Ses aracılığıyla yayılan titreşimler ruh durumlarının simgeleridir ve yazılı sözcükler sesle yayılan sözcüklerin simgeleridir. Bu anlamda dil, insan zihninin aynası, düşünmenin dışa vurumu ve biçimlendirici organıdır…
— Aristoteles
Merhaba
Sözcüklerin kullanımlarını ve kullanım amaçlarını hiç düşündünüz mü? Çoğu zaman sözcüklerin yetersizliği ve kötü kullanımıyla iletişimin güçleştiği zamanlar yaşıyorsunuzdur. İşte böyle zamanlarda merkezde kalarak dil, düşünce ve varlık bilgisine güvendiğiniz “Kendini Bilen” geliştiricilerin dost kitaplarına danışmak yerinde olacaktır. 17. yüzyıldan seslenen ustaların bir araya getirildiği John Locke ve G. Berkeley’de Dil, Düşünce ve Varlık İlişkisi adlı eser yolunuza ışık tutacaktır. İletişim aracı olan sözcükleri yeniden gözden geçirelim. Ve düşüncelerin ifade biçimi olan dili nasıl kullanacağımızı birlikte öğrenelim.
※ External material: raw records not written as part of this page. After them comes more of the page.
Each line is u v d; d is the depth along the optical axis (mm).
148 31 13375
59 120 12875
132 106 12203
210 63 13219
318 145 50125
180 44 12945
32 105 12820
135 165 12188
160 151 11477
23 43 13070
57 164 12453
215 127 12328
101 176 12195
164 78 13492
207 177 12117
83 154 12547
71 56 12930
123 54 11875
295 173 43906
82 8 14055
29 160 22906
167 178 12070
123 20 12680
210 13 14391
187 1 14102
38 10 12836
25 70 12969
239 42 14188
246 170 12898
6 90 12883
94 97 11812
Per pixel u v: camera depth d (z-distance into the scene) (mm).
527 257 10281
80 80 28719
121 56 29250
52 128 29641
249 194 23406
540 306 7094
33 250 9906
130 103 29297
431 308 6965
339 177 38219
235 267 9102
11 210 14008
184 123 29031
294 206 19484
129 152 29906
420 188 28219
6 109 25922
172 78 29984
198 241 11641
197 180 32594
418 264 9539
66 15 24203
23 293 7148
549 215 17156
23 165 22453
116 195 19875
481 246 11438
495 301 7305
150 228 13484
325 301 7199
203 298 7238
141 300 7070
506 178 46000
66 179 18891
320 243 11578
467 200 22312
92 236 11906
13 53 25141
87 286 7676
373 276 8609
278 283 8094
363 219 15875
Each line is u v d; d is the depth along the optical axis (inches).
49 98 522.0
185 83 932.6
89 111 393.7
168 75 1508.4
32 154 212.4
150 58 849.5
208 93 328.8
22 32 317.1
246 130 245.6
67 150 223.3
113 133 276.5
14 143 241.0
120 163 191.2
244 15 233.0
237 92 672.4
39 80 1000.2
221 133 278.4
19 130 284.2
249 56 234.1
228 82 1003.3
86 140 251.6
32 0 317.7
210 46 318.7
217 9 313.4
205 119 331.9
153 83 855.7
Locke‘a göre Tanrı insanı toplumsal bir varlık olarak yaratmış, ona hem kendi türünden varlıklarla yaşama eğilimi vermiş hem de toplumun en güçlü aracı ve ortak bağı olarak dili vermiştir. Dil sözcüklerden oluşur ve sözcükler ( kelimeler) tasarımlarımızın (düşüncelerimizin) birer işareti ve ifade edilmiş biçimleridir. İnsanlar doğaları itibariyle sözcük adını verdiğimiz bu sesleri çıkaracak yapıdadır. Sözcükler düşüncelerin anlamlı bir şekilde ifade edilmelerine yaramaktadırlar. Hemen belirtmeliyim ki sözcükler anlamsız olarak da kullanılabilmektedir.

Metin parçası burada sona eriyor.